** Opening Information shown block **

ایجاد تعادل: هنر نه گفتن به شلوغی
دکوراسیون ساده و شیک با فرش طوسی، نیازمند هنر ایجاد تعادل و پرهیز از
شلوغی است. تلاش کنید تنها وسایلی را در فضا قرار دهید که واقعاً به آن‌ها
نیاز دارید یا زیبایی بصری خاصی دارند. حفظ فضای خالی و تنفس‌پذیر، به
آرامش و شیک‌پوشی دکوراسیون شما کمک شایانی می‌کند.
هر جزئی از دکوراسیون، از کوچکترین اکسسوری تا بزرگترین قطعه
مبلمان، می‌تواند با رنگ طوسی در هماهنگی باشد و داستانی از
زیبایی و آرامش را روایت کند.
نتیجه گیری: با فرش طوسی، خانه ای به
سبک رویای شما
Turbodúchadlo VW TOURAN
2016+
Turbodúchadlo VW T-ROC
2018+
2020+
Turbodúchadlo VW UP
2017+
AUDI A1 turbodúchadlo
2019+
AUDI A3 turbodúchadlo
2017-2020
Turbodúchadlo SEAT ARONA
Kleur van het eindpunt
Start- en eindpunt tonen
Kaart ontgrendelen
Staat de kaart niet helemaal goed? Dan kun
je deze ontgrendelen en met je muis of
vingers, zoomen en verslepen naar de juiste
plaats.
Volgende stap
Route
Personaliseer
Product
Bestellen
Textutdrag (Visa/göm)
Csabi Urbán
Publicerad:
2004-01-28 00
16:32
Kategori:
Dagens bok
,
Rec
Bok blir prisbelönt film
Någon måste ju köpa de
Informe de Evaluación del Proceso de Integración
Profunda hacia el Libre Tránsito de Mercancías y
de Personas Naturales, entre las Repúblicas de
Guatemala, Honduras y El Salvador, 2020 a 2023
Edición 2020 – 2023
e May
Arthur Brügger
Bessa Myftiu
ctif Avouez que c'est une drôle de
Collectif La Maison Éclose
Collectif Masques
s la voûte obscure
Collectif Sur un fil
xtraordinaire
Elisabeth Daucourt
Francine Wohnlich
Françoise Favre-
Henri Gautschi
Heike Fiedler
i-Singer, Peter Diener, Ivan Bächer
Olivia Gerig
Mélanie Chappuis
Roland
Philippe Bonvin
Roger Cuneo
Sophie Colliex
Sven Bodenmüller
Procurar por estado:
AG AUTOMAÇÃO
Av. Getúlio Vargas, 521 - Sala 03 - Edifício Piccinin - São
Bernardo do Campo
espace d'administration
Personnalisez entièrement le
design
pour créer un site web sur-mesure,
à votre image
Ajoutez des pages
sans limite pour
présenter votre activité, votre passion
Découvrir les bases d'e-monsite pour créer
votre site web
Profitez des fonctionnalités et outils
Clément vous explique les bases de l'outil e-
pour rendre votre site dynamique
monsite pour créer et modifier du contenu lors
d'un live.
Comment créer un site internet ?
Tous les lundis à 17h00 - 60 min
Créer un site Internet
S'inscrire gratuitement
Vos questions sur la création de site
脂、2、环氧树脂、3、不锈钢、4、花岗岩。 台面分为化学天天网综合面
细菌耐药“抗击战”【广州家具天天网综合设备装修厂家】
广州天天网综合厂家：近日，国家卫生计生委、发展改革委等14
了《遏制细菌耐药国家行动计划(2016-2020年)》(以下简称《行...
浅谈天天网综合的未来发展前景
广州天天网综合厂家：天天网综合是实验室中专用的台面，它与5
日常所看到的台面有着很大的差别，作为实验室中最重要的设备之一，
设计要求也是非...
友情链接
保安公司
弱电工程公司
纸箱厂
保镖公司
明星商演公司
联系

** Closing Information shown block **

### Task to complete
Please put the rows' text, from the start of the rows through the line containing "Av. Getúlio Vargas, 521", into a JSON list of strings with one string per line and no blank lines.

### Task result
[
  "ایجاد تعادل: هنر نه گفتن به شلوغی",
  "دکوراسیون ساده و شیک با فرش طوسی، نیازمند هنر ایجاد تعادل و پرهیز از",
  "شلوغی است. تلاش کنید تنها وسایلی را در فضا قرار دهید که واقعاً به آن‌ها",
  "نیاز دارید یا زیبایی بصری خاصی دارند. حفظ فضای خالی و تنفس‌پذیر، به",
  "آرامش و شیک‌پوشی دکوراسیون شما کمک شایانی می‌کند.",
  "هر جزئی از دکوراسیون، از کوچکترین اکسسوری تا بزرگترین قطعه",
  "مبلمان، می‌تواند با رنگ طوسی در هماهنگی باشد و داستانی از",
  "زیبایی و آرامش را روایت کند.",
  "نتیجه گیری: با فرش طوسی، خانه ای به",
  "سبک رویای شما",
  "Turbodúchadlo VW TOURAN",
  "2016+",
  "Turbodúchadlo VW T-ROC",
  "2018+",
  "2020+",
  "Turbodúchadlo VW UP",
  "2017+",
  "AUDI A1 turbodúchadlo",
  "2019+",
  "AUDI A3 turbodúchadlo",
  "2017-2020",
  "Turbodúchadlo SEAT ARONA",
  "Kleur van het eindpunt",
  "Start- en eindpunt tonen",
  "Kaart ontgrendelen",
  "Staat de kaart niet helemaal goed? Dan kun",
  "je deze ontgrendelen en met je muis of",
  "vingers, zoomen en verslepen naar de juiste",
  "plaats.",
  "Volgende stap",
  "Route",
  "Personaliseer",
  "Product",
  "Bestellen",
  "Textutdrag (Visa/göm)",
  "Csabi Urbán",
  "Publicerad:",
  "2004-01-28 00",
  "16:32",
  "Kategori:",
  "Dagens bok",
  ",",
  "Rec",
  "Bok blir prisbelönt film",
  "Någon måste ju köpa de",
  "Informe de Evaluación del Proceso de Integración",
  "Profunda hacia el Libre Tránsito de Mercancías y",
  "de Personas Naturales, entre las Repúblicas de",
  "Guatemala, Honduras y El Salvador, 2020 a 2023",
  "Edición 2020 – 2023",
  "e May",
  "Arthur Brügger",
  "Bessa Myftiu",
  "ctif Avouez que c'est une drôle de",
  "Collectif La Maison Éclose",
  "Collectif Masques",
  "s la voûte obscure",
  "Collectif Sur un fil",
  "xtraordinaire",
  "Elisabeth Daucourt",
  "Francine Wohnlich",
  "Françoise Favre-",
  "Henri Gautschi",
  "Heike Fiedler",
  "i-Singer, Peter Diener, Ivan Bächer",
  "Olivia Gerig",
  "Mélanie Chappuis",
  "Roland",
  "Philippe Bonvin",
  "Roger Cuneo",
  "Sophie Colliex",
  "Sven Bodenmüller",
  "Procurar por estado:",
  "AG AUTOMAÇÃO",
  "Av. Getúlio Vargas, 521 - Sala 03 - Edifício Piccinin - São"
]